━━━━━ SUPPLIED MATERIAL ━━━━━
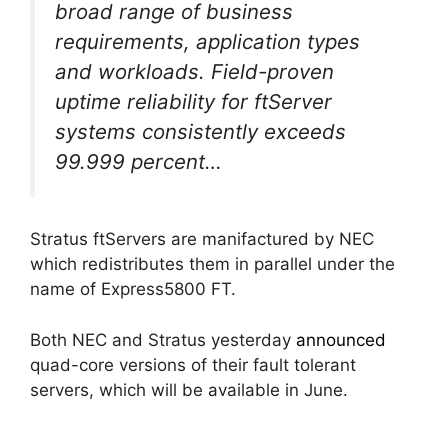
broad range of business
requirements, application types
and workloads. Field-proven
uptime reliability for ftServer
systems consistently exceeds
99.999 percent…
Stratus ftServers are manifactured by NEC
which redistributes them in parallel under the
name of Express5800 FT.
Both NEC and Stratus yesterday
announced
quad-core versions of their fault tolerant
servers, which will be available in June.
━━━━━
### PROBLEM REQUIREMENTS
Lay out the lines above as a Markdown table with the columns "Row" and "Text", numbering each row and skipping blank lines. Leave the pictures out.

### SOLUTION TO THIS TASK
| Row | Text |
|---|---|
| 1 | broad range of business |
| 2 | requirements, application types |
| 3 | and workloads. Field-proven |
| 4 | uptime reliability for ftServer |
| 5 | systems consistently exceeds |
| 6 | 99.999 percent… |
| 7 | Stratus ftServers are manifactured by NEC |
| 8 | which redistributes them in parallel under the |
| 9 | name of Express5800 FT. |
| 10 | Both NEC and Stratus yesterday |
| 11 | announced |
| 12 | quad-core versions of their fault tolerant |
| 13 | servers, which will be available in June. |